--- What the task requires ---
The entries below should be given again exactly, minus their pictures.

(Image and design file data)
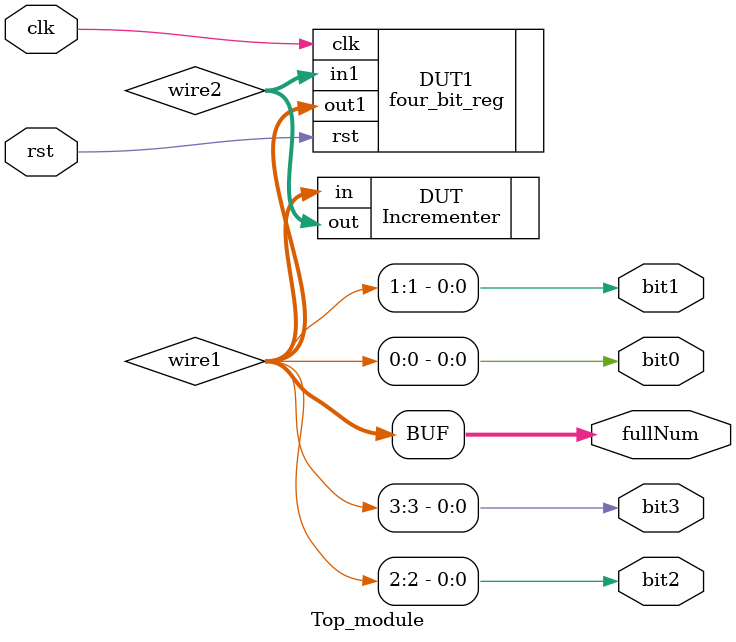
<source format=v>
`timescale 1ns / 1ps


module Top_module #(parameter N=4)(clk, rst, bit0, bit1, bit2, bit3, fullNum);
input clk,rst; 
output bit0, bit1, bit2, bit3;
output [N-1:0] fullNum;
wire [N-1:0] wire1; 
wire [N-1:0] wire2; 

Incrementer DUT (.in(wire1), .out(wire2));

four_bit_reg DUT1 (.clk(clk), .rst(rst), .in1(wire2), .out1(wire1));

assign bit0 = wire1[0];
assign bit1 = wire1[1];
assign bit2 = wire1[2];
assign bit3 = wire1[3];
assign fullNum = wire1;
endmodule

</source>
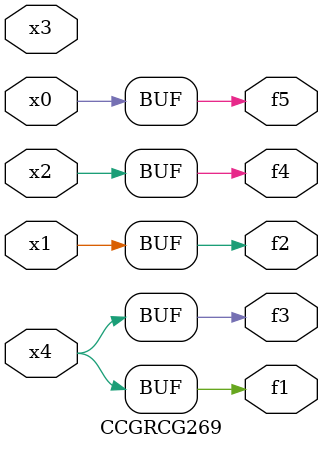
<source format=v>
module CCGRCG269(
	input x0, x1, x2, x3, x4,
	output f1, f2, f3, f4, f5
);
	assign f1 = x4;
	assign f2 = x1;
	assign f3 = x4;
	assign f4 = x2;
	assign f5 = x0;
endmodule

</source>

--- Exercise solution ---
<source format=v>
`timescale 1ns / 1ps


module Top_module #(parameter N=4)(clk, rst, bit0, bit1, bit2, bit3, fullNum);
input clk,rst; 
output bit0, bit1, bit2, bit3;
output [N-1:0] fullNum;
wire [N-1:0] wire1; 
wire [N-1:0] wire2; 

Incrementer DUT (.in(wire1), .out(wire2));

four_bit_reg DUT1 (.clk(clk), .rst(rst), .in1(wire2), .out1(wire1));

assign bit0 = wire1[0];
assign bit1 = wire1[1];
assign bit2 = wire1[2];
assign bit3 = wire1[3];
assign fullNum = wire1;
endmodule

</source>
<source format=v>
module CCGRCG269(
	input x0, x1, x2, x3, x4,
	output f1, f2, f3, f4, f5
);
	assign f1 = x4;
	assign f2 = x1;
	assign f3 = x4;
	assign f4 = x2;
	assign f5 = x0;
endmodule

</source>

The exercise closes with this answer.